Navigating the Future of STEM Education
The United States currently relies on a disparate collection of policies that aim to make college seem affordable while in reality forcing students to manage significant disparities in the cost of higher education. As a result, many students are burdened with debt that can impact them for decades. Learning from the approaches of other countries in how they structure their educational funding policies to genuinely lower student costs and provide targeted tuition subsidies could offer valuable insights.
For example, Australia’s Commonwealth Grant Scheme effectively combines tuition caps with differential tuition and government subsidies to manage education costs more equitably. Under this scheme, the government sets maximum amounts that students are expected to pay for different majors, supplemented by government contributions that vary based on the educational cost of the major and its prioritized importance.
In 2014, mathematics students at Australian public institutions were capped at a maximum contribution of A$8,613, with the government adding A$9,782. Meanwhile, engineering students paid the same maximum but received a much higher government contribution of A$21,707.
This approach contrasts sharply with tuition rates in the United States, where the highest annual tuition at public four-year institutions can be nearly three times greater than the average maximum student contribution in Australia. Additionally, even the highest student contributions in Australia for any discipline are significantly lower than the highest annual tuition fees in the U.S. The statistics mentioned above explain why many students opt for remote learning opportunities. Take the example of graduates considering programs like an online engineering management masters degree in the U.S. Not only do tuition costs tend to be lower in such degree programs but students can also save on course materials, transportation and in many cases, accommodation.

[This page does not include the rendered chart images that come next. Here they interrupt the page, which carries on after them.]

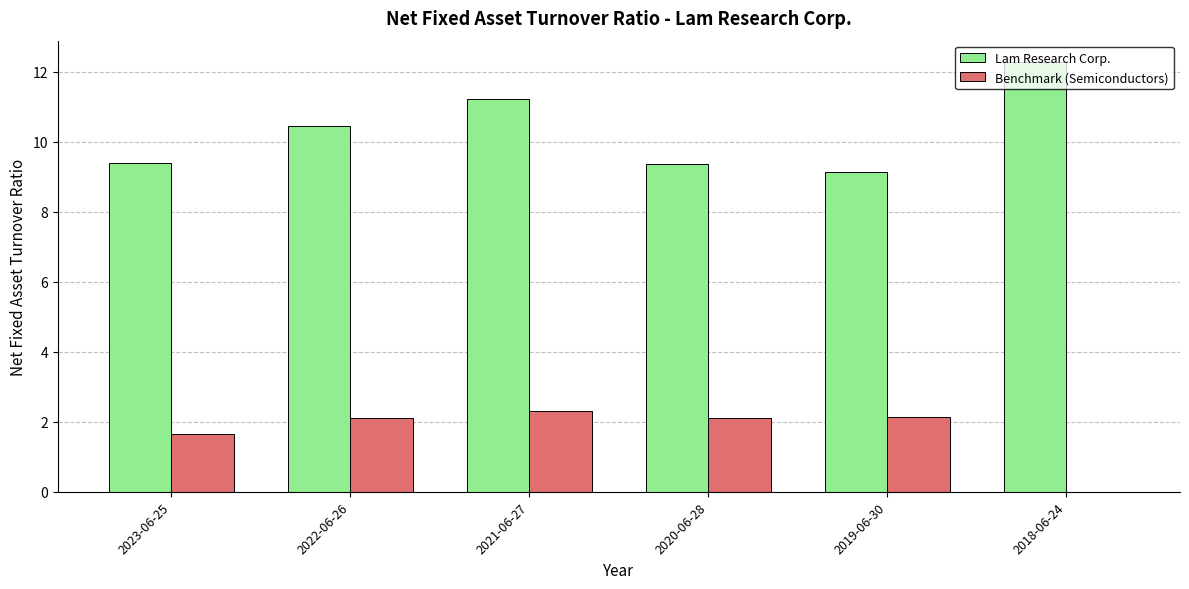

What is the maximum value for Lam Research Corp.?

12.3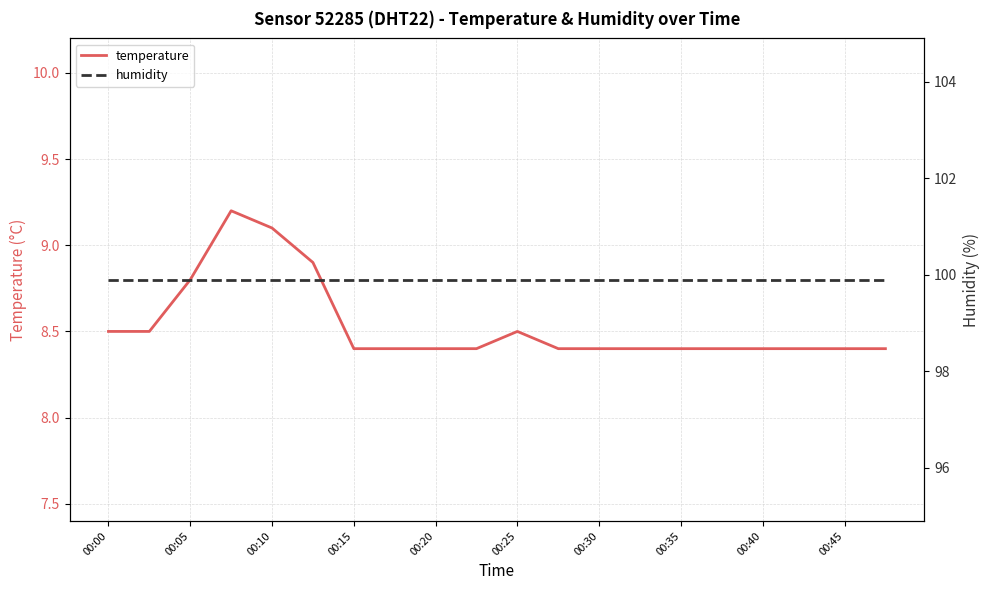

What is the maximum value for temperature?

9.2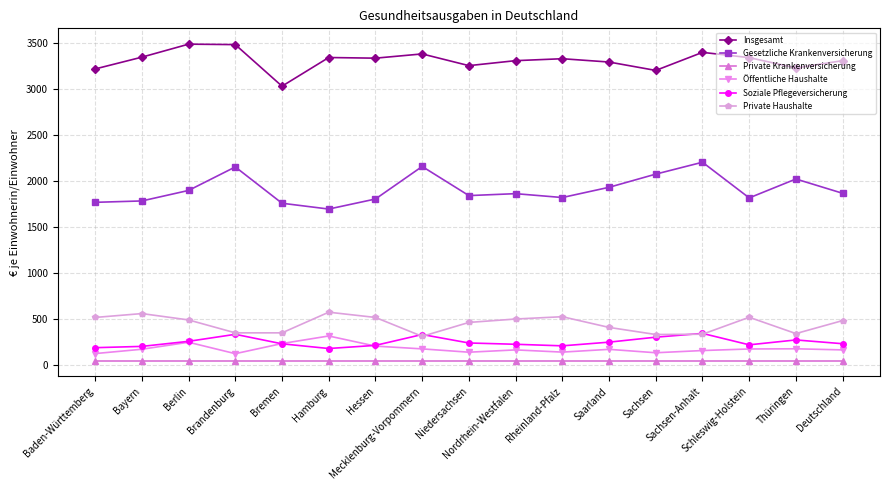

How many values in the Soziale Pflegeversicherung series are below 236?

8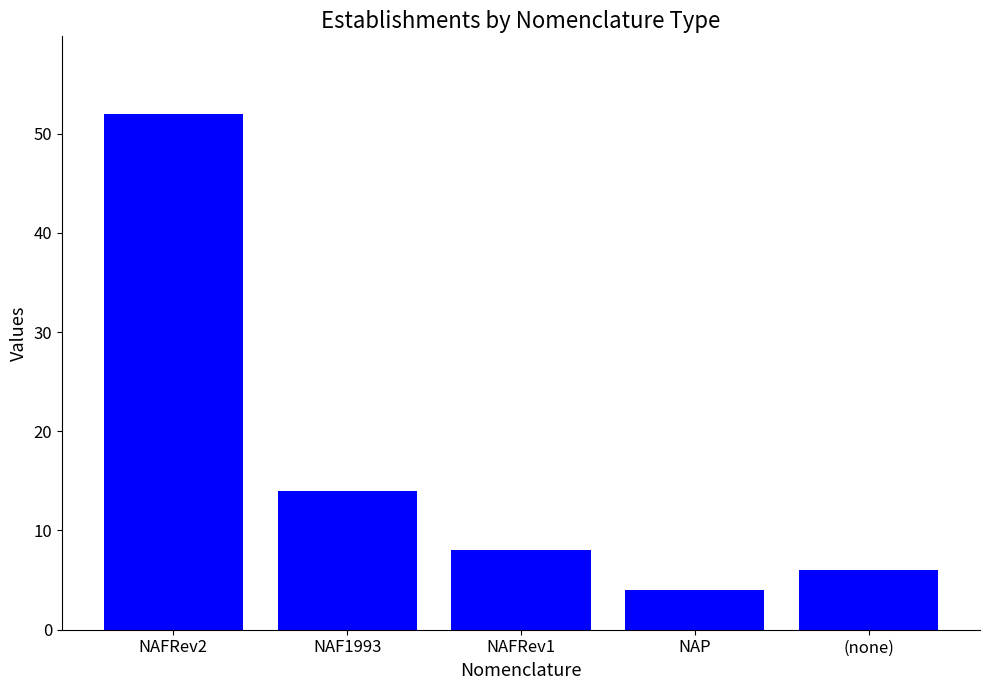

True or false: the data shows 8 at NAFRev1.

True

The UK’s experience with tuition caps also offers lessons, albeit mixed. The government there capped tuition for all domestic undergraduate students while reducing funding for higher education, leading to unintended consequences such as course and program cuts, reduced faculty compensation, and a reliance on higher fees from international students. This situation underscores that tuition caps without complementary public support can compromise the quality of education while attempting to make it more affordable.
For the U.S. to adopt a similar approach to tuition caps, comprehensive policy planning under the Higher Education Act would be necessary. Key considerations would include determining whom the caps would benefit, who would set them, how often they should be reset, and whether they should vary by major or class load. Additionally, the implications of such caps on financial aid, student borrowing, and the financial health of educational institutions would need careful examination.
Experts on college affordability and tuition policies should convene to deliberate on the effectiveness of tuition caps within the broader context of enhancing accessibility to STEM disciplines. Given that most funding for public universities comes from state budgets, federal efforts might be insufficient on their own. The decentralized nature of U.S. higher education often obscures vital data from researchers and policymakers, which is crucial for formulating effective policies. Therefore, higher education leaders, especially in STEM fields, should actively participate in ongoing dialogues aimed at real changes in college affordability to remove barriers to STEM education and careers.
Dominique J. Baker’s research calls for a more concerted effort from policymakers, educators, and community leaders to address the complex challenges of financing higher education in the STEM disciplines. The goal is clear: to create a more equitable and accessible pathway for all aspiring scientists and engineers.